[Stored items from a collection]
|---|

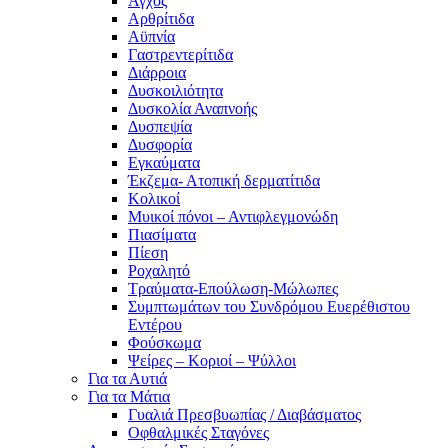
Άγχος
Αρθρίτιδα
Αϋπνία
Γαστρεντερίτιδα
Διάρροια
Δυσκοιλιότητα
Δυσκολία Αναπνοής
Δυσπεψία
Δυσφορία
Εγκαύματα
Έκζεμα- Ατοπική δερματίτιδα
Κολικοί
Μυικοί πόνοι – Αντιφλεγμονώδη
Πιασίματα
Πίεση
Ροχαλητό
Τραύματα-Επούλωση-Μώλωπες
Συμπτωμάτων του Συνδρόμου Ευερέθιστου
Εντέρου
Φούσκωμα
Ψείρες – Κοριοί – Ψύλλοι
Για τα Αυτιά
Για τα Μάτια
Γυαλιά Πρεσβυωπίας / Διαβάσματος
Οφθαλμικές Σταγόνες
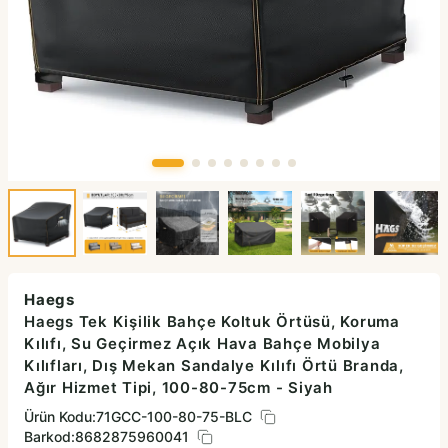
Haegs
Haegs Tek Kişilik Bahçe Koltuk Örtüsü, Koruma
Kılıfı, Su Geçirmez Açık Hava Bahçe Mobilya
Kılıfları, Dış Mekan Sandalye Kılıfı Örtü Branda,
Ağır Hizmet Tipi, 100-80-75cm - Siyah
Ürün Kodu:
71GCC-100-80-75-BLC
Barkod:
8682875960041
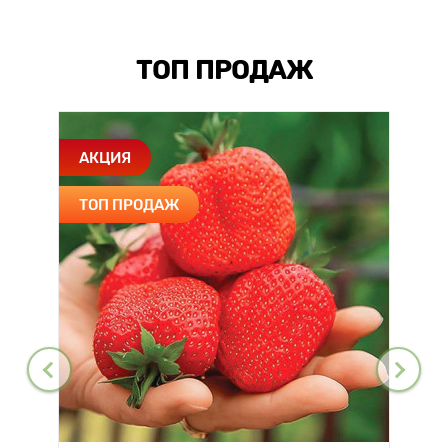
ТОП ПРОДАЖ
АКЦИЯ
ТОП ПРОДАЖ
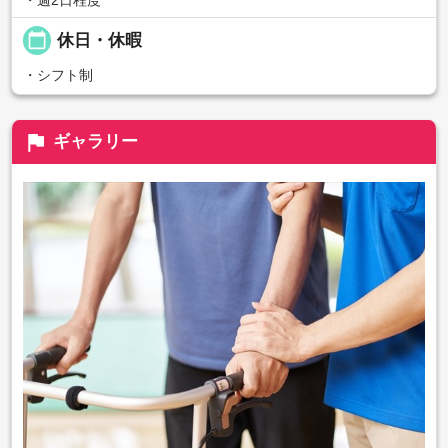
・週2日程度
calendar_today
休日・休暇
・シフト制
flag
ギャラリー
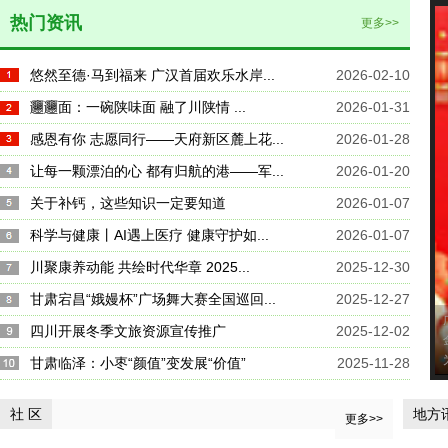
热门资讯
更多>>
悠然至德·马到福来 广汉首届欢乐水岸...
2026-02-10
𰻞𰻞面：一碗陕味面 融了川陕情 ...
2026-01-31
感恩有你 志愿同行——天府新区麓上花...
2026-01-28
让每一颗漂泊的心 都有归航的港——军...
2026-01-20
关于补钙，这些知识一定要知道
2026-01-07
科学与健康丨AI遇上医疗 健康守护如...
2026-01-07
川聚康养动能 共绘时代华章 2025...
2025-12-30
甘肃宕昌“娥嫚杯”广场舞大赛全国巡回...
2025-12-27
四川开展冬季文旅资源宣传推广
2025-12-02
甘肃临泽：小枣“颜值”变发展“价值”
2025-11-28
社 区
地方
更多>>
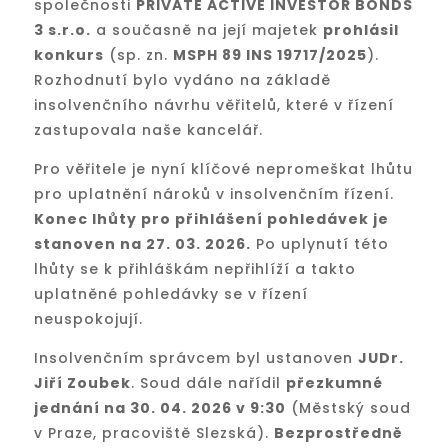
společnosti
PRIVATE ACTIVE INVESTOR BONDS
3 s.r.o.
a současně na její majetek
prohlásil
konkurs
(sp. zn.
MSPH 89 INS 19717/2025
).
Rozhodnutí bylo vydáno na základě
insolvenčního návrhu věřitelů, které v řízení
zastupovala naše kancelář.
Pro věřitele je nyní klíčové nepromeškat lhůtu
pro uplatnění nároků v insolvenčním řízení.
Konec lhůty pro přihlášení pohledávek je
stanoven na 27. 03. 2026.
Po uplynutí této
lhůty se k přihláškám nepřihlíží a takto
uplatněné pohledávky se v řízení
neuspokojují.
Insolvenčním správcem byl ustanoven
JUDr.
Jiří Zoubek
. Soud dále nařídil
přezkumné
jednání na 30. 04. 2026 v 9:30
(Městský soud
v Praze, pracoviště Slezská).
Bezprostředně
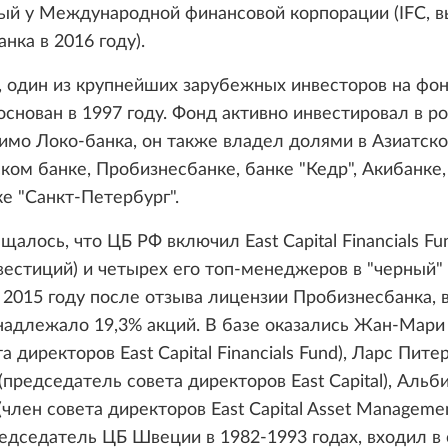
ый у Международной финансовой корпорации (IFC, 
нка в 2016 году).
al, один из крупнейших зарубежных инвесторов на фо
основан в 1997 году. Фонд активно инвестировал в р
имо Локо-банка, он также владел долями в Азиатско
ком банке, Пробизнесбанке, банке "Кедр", Акибанке
ке "Санкт-Петербург".
щалось, что ЦБ РФ включил East Capital Financials Fu
естиций) и четырех его топ-менеджеров в "черный"
 2015 году после отзыва лицензии Пробизнесбанка, 
надлежало 19,3% акций. В базе оказались Жан-Мари
а директоров East Capital Financials Fund), Ларс Пите
(председатель совета директоров East Capital), Альб
(член совета директоров East Capital Asset Managemen
едседатель ЦБ Швеции в 1982-1993 годах, входил в 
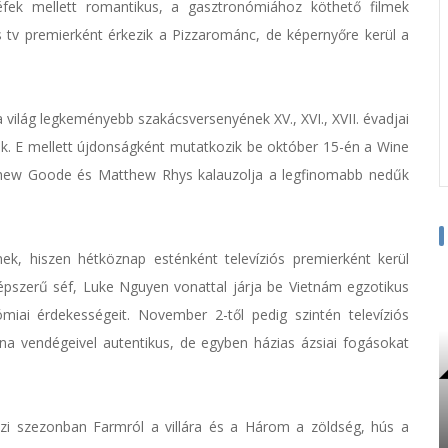
séfek mellett romantikus, a gasztronómiához köthető filmek
s tv premierként érkezik a Pizzarománc, de képernyőre kerül a
ilág legkeményebb szakácsversenyének XV., XVI., XVII. évadjai
. E mellett újdonságként mutatkozik be október 15-én a Wine
thew Goode és Matthew Rhys kalauzolja a legfinomabb nedűk
ek, hiszen hétköznap esténként televíziós premierként kerül
épszerű séf, Luke Nguyen vonattal járja be Vietnám egzotikus
iai érdekességeit. November 2-től pedig szintén televíziós
ana vendégeivel autentikus, de egyben házias ázsiai fogásokat
zi szezonban Farmról a villára és a Három a zöldség, hús a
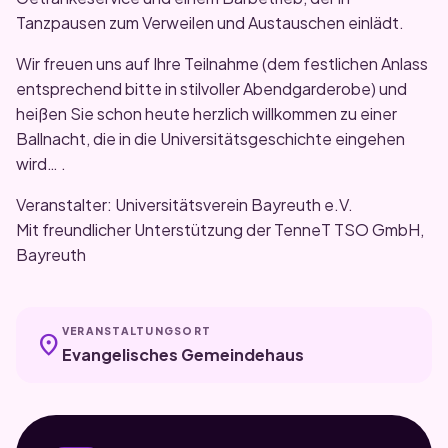
Tanzpausen zum Verweilen und Austauschen einlädt.
Wir freuen uns auf Ihre Teilnahme (dem festlichen Anlass
entsprechend bitte in stilvoller Abendgarderobe) und
heißen Sie schon heute herzlich willkommen zu einer
Ballnacht, die in die Universitätsgeschichte eingehen
wird… .
Veranstalter: Universitätsverein Bayreuth e.V.
Mit freundlicher Unterstützung der TenneT TSO GmbH,
Bayreuth
VERANSTALTUNGSORT
location_on
Evangelisches Gemeindehaus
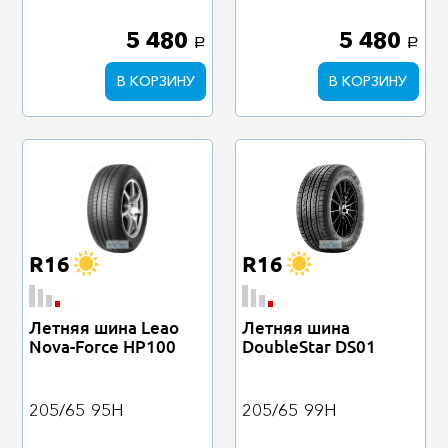
5 480
5 480
a
a
В КОРЗИНУ
В КОРЗИНУ
R16
R16
Летняя шина Leao
Летняя шина
Nova-Force HP100
DoubleStar DS01
205/65
95H
205/65
99H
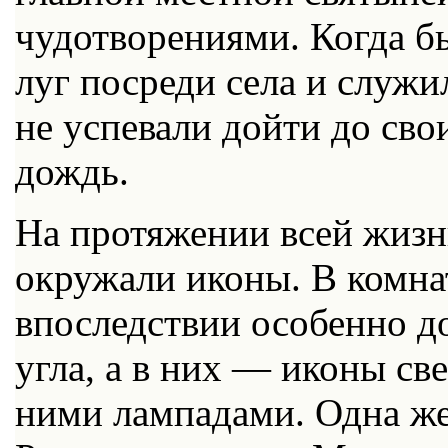
чудотворениями. Когда бы
луг посреди села и служи
не успевали дойти до сво
дождь.
На протяжении всей жиз
окружали иконы. В комнат
впоследствии особенно д
угла, а в них — иконы св
ними лампадами. Одна же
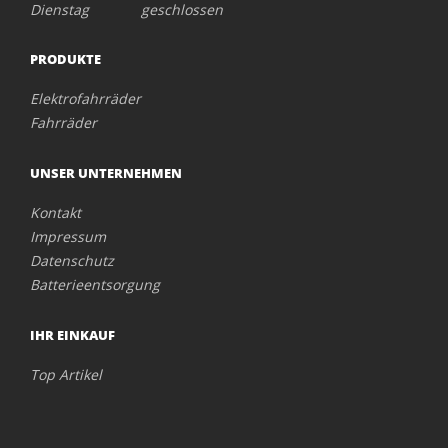
Dienstag geschlossen
PRODUKTE
Elektrofahrräder
Fahrräder
UNSER UNTERNEHMEN
Kontakt
Impressum
Datenschutz
Batterieentsorgung
IHR EINKAUF
Top Artikel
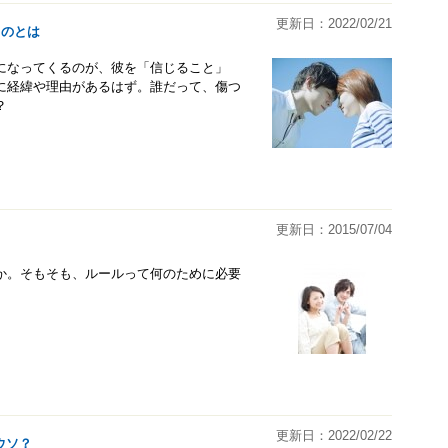
更新日：2022/02/21
ものとは
になってくるのが、彼を「信じること」
に経緯や理由があるはず。誰だって、傷つ
？
更新日：2015/07/04
か。そもそも、ルールって何のために必要
更新日：2022/02/22
ウソ？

|---|

## Exercise requirements
Where a line in the records above contains the word "Capital", copy that line.

## Exercise solution
щалось, что ЦБ РФ включил East Capital Financials Fu
а директоров East Capital Financials Fund), Ларс Пите
(председатель совета директоров East Capital), Альб
(член совета директоров East Capital Asset Managemen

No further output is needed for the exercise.